[Complete the following]
#1 Please write out a portion of the notes on duplicate values word for word, beginning at "All Values Unique" and stopping after "the specification exactly.".
#2 According to the notes on duplicate values, when does the algorithm create a list rather than storing a plain string?

[Document section]
++++++++++++++++++++

Late Duplicate Discovery
Consider:
{
"a": "1",
"b": "2",
"c": "3",
"d": "2"
}
The duplicate is not discovered until near the end of processing. A buggy implementation might overwrite "b" with "d" and lose information. The solution instead converts the existing string "b" into ["b", "d"], preserving all original keys associated with value "2".
All Values Unique
When every value is distinct, no arrays should appear in the output. Some implementations unnecessarily wrap every key inside a list. The algorithm stores a plain string for first occurrences and only creates a list when a duplicate actually appears, matching the specification exactly.

++++++++++++++++++++

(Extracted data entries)
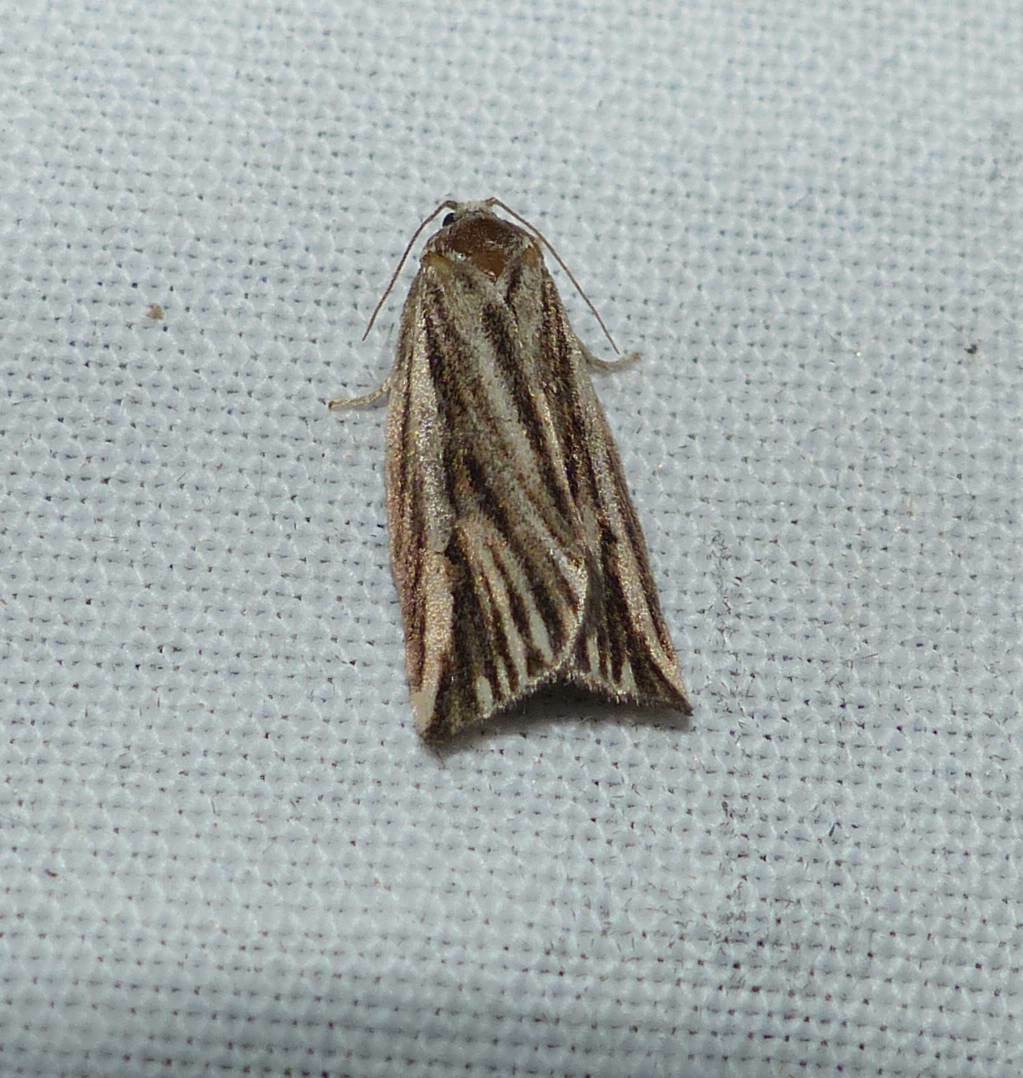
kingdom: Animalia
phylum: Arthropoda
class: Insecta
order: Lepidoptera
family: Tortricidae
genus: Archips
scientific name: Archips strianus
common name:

++++++++++++++++++++

[Task answers]
#1
All Values Unique
When every value is distinct, no arrays should appear in the output. Some implementations unnecessarily wrap every key inside a list. The algorithm stores a plain string for first occurrences and only creates a list when a duplicate actually appears, matching the specification exactly.

#2 Only when a duplicate actually appears.